WHAT YOU ARE ASKED TO DO: All of the entries must be duplicated exactly.

[Collected data entries]
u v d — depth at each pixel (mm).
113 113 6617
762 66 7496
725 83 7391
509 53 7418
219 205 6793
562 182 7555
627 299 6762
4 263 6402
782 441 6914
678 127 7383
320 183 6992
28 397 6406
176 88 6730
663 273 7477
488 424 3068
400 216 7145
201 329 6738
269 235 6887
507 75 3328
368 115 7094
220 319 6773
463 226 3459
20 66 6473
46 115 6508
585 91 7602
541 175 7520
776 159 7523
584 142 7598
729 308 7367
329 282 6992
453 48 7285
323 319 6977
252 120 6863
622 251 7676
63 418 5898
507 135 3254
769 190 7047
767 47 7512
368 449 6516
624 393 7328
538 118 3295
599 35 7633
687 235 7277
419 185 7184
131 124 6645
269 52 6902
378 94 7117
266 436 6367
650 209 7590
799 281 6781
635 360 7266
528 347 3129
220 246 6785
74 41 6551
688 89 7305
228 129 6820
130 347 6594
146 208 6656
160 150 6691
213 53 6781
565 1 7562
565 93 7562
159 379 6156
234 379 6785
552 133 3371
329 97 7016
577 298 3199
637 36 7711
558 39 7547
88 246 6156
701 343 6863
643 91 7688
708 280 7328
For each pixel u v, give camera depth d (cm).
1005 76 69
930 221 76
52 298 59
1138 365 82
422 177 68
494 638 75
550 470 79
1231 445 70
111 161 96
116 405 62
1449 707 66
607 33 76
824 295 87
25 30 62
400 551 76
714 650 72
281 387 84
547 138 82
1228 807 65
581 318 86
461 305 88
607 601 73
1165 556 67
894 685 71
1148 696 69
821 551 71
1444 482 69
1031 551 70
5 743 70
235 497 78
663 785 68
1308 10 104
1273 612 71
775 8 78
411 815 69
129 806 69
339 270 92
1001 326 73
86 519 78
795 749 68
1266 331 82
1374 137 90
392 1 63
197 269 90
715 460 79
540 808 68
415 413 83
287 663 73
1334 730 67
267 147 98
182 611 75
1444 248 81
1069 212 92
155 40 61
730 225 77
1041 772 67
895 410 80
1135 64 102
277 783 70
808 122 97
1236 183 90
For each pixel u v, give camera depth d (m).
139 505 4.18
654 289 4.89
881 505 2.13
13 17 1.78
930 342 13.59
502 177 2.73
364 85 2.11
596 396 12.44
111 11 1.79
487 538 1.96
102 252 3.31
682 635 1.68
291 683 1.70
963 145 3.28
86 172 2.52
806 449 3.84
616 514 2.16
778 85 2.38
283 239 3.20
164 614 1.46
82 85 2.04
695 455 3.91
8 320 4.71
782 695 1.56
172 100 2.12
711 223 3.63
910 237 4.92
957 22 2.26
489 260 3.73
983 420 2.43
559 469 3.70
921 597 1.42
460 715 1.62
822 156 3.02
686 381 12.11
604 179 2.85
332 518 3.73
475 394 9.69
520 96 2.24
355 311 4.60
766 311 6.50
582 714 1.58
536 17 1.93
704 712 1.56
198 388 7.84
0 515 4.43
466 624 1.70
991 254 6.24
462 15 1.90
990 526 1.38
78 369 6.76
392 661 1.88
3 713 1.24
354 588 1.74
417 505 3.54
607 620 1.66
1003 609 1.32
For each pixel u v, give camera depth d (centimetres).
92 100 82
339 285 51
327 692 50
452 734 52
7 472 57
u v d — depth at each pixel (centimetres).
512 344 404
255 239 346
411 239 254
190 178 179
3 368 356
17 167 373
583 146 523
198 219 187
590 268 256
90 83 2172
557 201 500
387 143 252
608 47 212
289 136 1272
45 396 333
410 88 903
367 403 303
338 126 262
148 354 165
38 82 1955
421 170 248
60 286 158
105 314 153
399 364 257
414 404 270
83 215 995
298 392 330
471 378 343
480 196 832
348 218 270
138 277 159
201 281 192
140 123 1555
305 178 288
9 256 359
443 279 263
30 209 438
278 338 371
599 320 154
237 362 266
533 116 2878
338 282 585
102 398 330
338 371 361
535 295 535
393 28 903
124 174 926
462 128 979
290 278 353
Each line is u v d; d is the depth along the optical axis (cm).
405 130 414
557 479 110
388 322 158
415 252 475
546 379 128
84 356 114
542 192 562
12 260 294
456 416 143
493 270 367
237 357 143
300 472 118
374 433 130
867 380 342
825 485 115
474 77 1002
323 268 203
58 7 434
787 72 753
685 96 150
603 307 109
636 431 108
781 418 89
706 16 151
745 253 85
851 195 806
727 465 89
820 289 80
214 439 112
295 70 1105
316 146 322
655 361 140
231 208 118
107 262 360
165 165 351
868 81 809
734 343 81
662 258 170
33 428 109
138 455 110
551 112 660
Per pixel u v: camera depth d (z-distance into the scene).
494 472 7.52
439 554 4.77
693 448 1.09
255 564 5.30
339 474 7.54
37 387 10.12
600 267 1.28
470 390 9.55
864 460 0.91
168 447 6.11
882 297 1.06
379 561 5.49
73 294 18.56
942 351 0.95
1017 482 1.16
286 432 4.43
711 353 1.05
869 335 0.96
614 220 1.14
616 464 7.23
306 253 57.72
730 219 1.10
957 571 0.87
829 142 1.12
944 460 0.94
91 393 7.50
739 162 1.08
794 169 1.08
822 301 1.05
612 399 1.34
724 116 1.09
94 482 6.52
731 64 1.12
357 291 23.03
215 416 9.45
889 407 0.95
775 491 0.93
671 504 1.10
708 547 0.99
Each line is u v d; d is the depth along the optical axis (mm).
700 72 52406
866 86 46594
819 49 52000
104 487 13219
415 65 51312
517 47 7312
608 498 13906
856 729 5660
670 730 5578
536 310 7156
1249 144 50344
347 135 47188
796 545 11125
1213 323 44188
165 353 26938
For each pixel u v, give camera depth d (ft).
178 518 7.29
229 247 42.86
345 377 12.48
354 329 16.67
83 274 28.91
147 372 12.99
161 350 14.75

EXERCISE ANSWER:
u v d — depth at each pixel (mm).
113 113 6617
762 66 7496
725 83 7391
509 53 7418
219 205 6793
562 182 7555
627 299 6762
4 263 6402
782 441 6914
678 127 7383
320 183 6992
28 397 6406
176 88 6730
663 273 7477
488 424 3068
400 216 7145
201 329 6738
269 235 6887
507 75 3328
368 115 7094
220 319 6773
463 226 3459
20 66 6473
46 115 6508
585 91 7602
541 175 7520
776 159 7523
584 142 7598
729 308 7367
329 282 6992
453 48 7285
323 319 6977
252 120 6863
622 251 7676
63 418 5898
507 135 3254
769 190 7047
767 47 7512
368 449 6516
624 393 7328
538 118 3295
599 35 7633
687 235 7277
419 185 7184
131 124 6645
269 52 6902
378 94 7117
266 436 6367
650 209 7590
799 281 6781
635 360 7266
528 347 3129
220 246 6785
74 41 6551
688 89 7305
228 129 6820
130 347 6594
146 208 6656
160 150 6691
213 53 6781
565 1 7562
565 93 7562
159 379 6156
234 379 6785
552 133 3371
329 97 7016
577 298 3199
637 36 7711
558 39 7547
88 246 6156
701 343 6863
643 91 7688
708 280 7328
For each pixel u v, give camera depth d (cm).
1005 76 69
930 221 76
52 298 59
1138 365 82
422 177 68
494 638 75
550 470 79
1231 445 70
111 161 96
116 405 62
1449 707 66
607 33 76
824 295 87
25 30 62
400 551 76
714 650 72
281 387 84
547 138 82
1228 807 65
581 318 86
461 305 88
607 601 73
1165 556 67
894 685 71
1148 696 69
821 551 71
1444 482 69
1031 551 70
5 743 70
235 497 78
663 785 68
1308 10 104
1273 612 71
775 8 78
411 815 69
129 806 69
339 270 92
1001 326 73
86 519 78
795 749 68
1266 331 82
1374 137 90
392 1 63
197 269 90
715 460 79
540 808 68
415 413 83
287 663 73
1334 730 67
267 147 98
182 611 75
1444 248 81
1069 212 92
155 40 61
730 225 77
1041 772 67
895 410 80
1135 64 102
277 783 70
808 122 97
1236 183 90
For each pixel u v, give camera depth d (m).
139 505 4.18
654 289 4.89
881 505 2.13
13 17 1.78
930 342 13.59
502 177 2.73
364 85 2.11
596 396 12.44
111 11 1.79
487 538 1.96
102 252 3.31
682 635 1.68
291 683 1.70
963 145 3.28
86 172 2.52
806 449 3.84
616 514 2.16
778 85 2.38
283 239 3.20
164 614 1.46
82 85 2.04
695 455 3.91
8 320 4.71
782 695 1.56
172 100 2.12
711 223 3.63
910 237 4.92
957 22 2.26
489 260 3.73
983 420 2.43
559 469 3.70
921 597 1.42
460 715 1.62
822 156 3.02
686 381 12.11
604 179 2.85
332 518 3.73
475 394 9.69
520 96 2.24
355 311 4.60
766 311 6.50
582 714 1.58
536 17 1.93
704 712 1.56
198 388 7.84
0 515 4.43
466 624 1.70
991 254 6.24
462 15 1.90
990 526 1.38
78 369 6.76
392 661 1.88
3 713 1.24
354 588 1.74
417 505 3.54
607 620 1.66
1003 609 1.32
For each pixel u v, give camera depth d (centimetres).
92 100 82
339 285 51
327 692 50
452 734 52
7 472 57
u v d — depth at each pixel (centimetres).
512 344 404
255 239 346
411 239 254
190 178 179
3 368 356
17 167 373
583 146 523
198 219 187
590 268 256
90 83 2172
557 201 500
387 143 252
608 47 212
289 136 1272
45 396 333
410 88 903
367 403 303
338 126 262
148 354 165
38 82 1955
421 170 248
60 286 158
105 314 153
399 364 257
414 404 270
83 215 995
298 392 330
471 378 343
480 196 832
348 218 270
138 277 159
201 281 192
140 123 1555
305 178 288
9 256 359
443 279 263
30 209 438
278 338 371
599 320 154
237 362 266
533 116 2878
338 282 585
102 398 330
338 371 361
535 295 535
393 28 903
124 174 926
462 128 979
290 278 353
Each line is u v d; d is the depth along the optical axis (cm).
405 130 414
557 479 110
388 322 158
415 252 475
546 379 128
84 356 114
542 192 562
12 260 294
456 416 143
493 270 367
237 357 143
300 472 118
374 433 130
867 380 342
825 485 115
474 77 1002
323 268 203
58 7 434
787 72 753
685 96 150
603 307 109
636 431 108
781 418 89
706 16 151
745 253 85
851 195 806
727 465 89
820 289 80
214 439 112
295 70 1105
316 146 322
655 361 140
231 208 118
107 262 360
165 165 351
868 81 809
734 343 81
662 258 170
33 428 109
138 455 110
551 112 660
Per pixel u v: camera depth d (z-distance into the scene).
494 472 7.52
439 554 4.77
693 448 1.09
255 564 5.30
339 474 7.54
37 387 10.12
600 267 1.28
470 390 9.55
864 460 0.91
168 447 6.11
882 297 1.06
379 561 5.49
73 294 18.56
942 351 0.95
1017 482 1.16
286 432 4.43
711 353 1.05
869 335 0.96
614 220 1.14
616 464 7.23
306 253 57.72
730 219 1.10
957 571 0.87
829 142 1.12
944 460 0.94
91 393 7.50
739 162 1.08
794 169 1.08
822 301 1.05
612 399 1.34
724 116 1.09
94 482 6.52
731 64 1.12
357 291 23.03
215 416 9.45
889 407 0.95
775 491 0.93
671 504 1.10
708 547 0.99
Each line is u v d; d is the depth along the optical axis (mm).
700 72 52406
866 86 46594
819 49 52000
104 487 13219
415 65 51312
517 47 7312
608 498 13906
856 729 5660
670 730 5578
536 310 7156
1249 144 50344
347 135 47188
796 545 11125
1213 323 44188
165 353 26938
For each pixel u v, give camera depth d (ft).
178 518 7.29
229 247 42.86
345 377 12.48
354 329 16.67
83 274 28.91
147 372 12.99
161 350 14.75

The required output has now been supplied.